IN THE HIGH COURT OF JUDICATURE AT THELMES
EXTRA ORIGINAL CIVIL JURISDICTION
MAP PETITION NO. 5643 OF 2009
Dr. Jose Costellas
... Petitioner.
V/s.
Union of Thelmes and Ors.
... Respondents.
WITH
MAP PETITION (L) NO. 5628 OF 2009
Dr. Dee Dee Smith
... Petitioner.
V/s.
Union of Surrey.
... Respondent.
WITH
MAP PETITION (L) NO. 5421 OF 2010
St. Williams Education Society & Association
... Petitioners.
V/s.
All Thelmes Council For Education.
... Respondents.
Mr. V.M. Smith A/d. Ms. Perry V. Tine for the Petitioners.
Mr. Dennis Trudy a/d. Gina Mason A/d. V.P. Gill i/b. Scholm Mason LLP for Respondent 1.
Mr. A.B.. Borris for Respondent 2.
Mr. E.P. Mccotter, Senior Associate A/d. Nancy Parizek i/b. Kay, Windsor & Cohen LLP for Respondent 3.
CORAM : Hon. D.Y. Meier &
A.A. Copola
27 DECEMBER 2011.
"
I need following to be extracted from above:
High court: (Thelmes)
Jurisdiction : (Extra original civil)
Petitioner(s): (Dr. Jose Costellas, Dr. Dee Dee Smith, St. Williams Education Society & Association)
Respondent(s): (Union of Thelmes and Ors., Union of Surrey., All Thelmes Council For Education.)
Attorneys for petitioner: (Mr. V.M. Smith A/d. Ms. Perry V. Tine)
Attorneys for Respondents: ( Dennis Trudy, Gina Mason, V.P. Gill; A.B.. Borris; E.P. Mccotter, Nancy Parizek )
Law firms involved: Scholm Mason LLP, Kay, Windsor & Cohen LLP
Judges: D.Y. Meier, A.A. Copola
Judgement date: 27 DECEMBER 2011
Number of case lumped in one judgement can vary greatly. Also the date format may be a little different from document to document.
I need deliverable with complete source code as UIMA annotator. NO REGEX, may be a little to locate certain anchor words.

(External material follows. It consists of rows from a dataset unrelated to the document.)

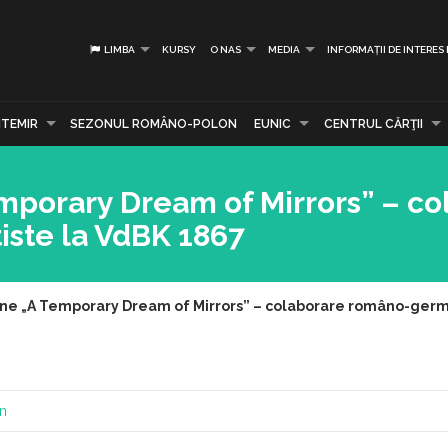
LIMBA
KURSY
O NAS
MEDIA
INFORMAȚII DE INTERES
TEMIR
SEZONUL ROMÂNO-POLON
EUNIC
CENTRUL CĂRŢII
emporary Dream of Mirrors” – c
ste la VdBK 1867
ține „A Temporary Dream of Mirrors” – colaborare româno-germ
an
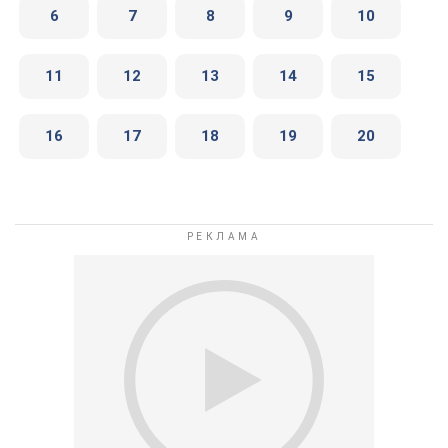
6
7
8
9
10
11
12
13
14
15
16
17
18
19
20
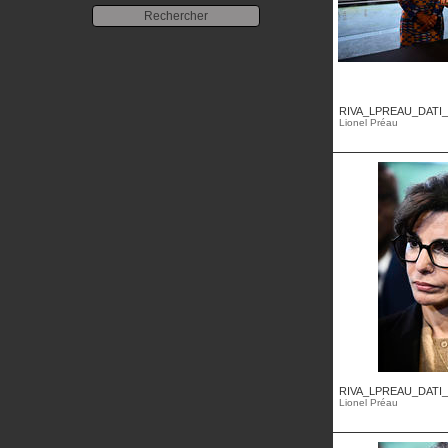
RIVA_LPREAU_DATI_
Lionel Préau
RIVA_LPREAU_DATI_
Lionel Préau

I should be able to use the UIMA annotator as part of an aggregate analysis engine.
I am a Java programmer having knowledge of artifical intelligence and writing algorithms. I have done a lot of POC in my earlier works. I think, i can perform this task with high degree of proficiency.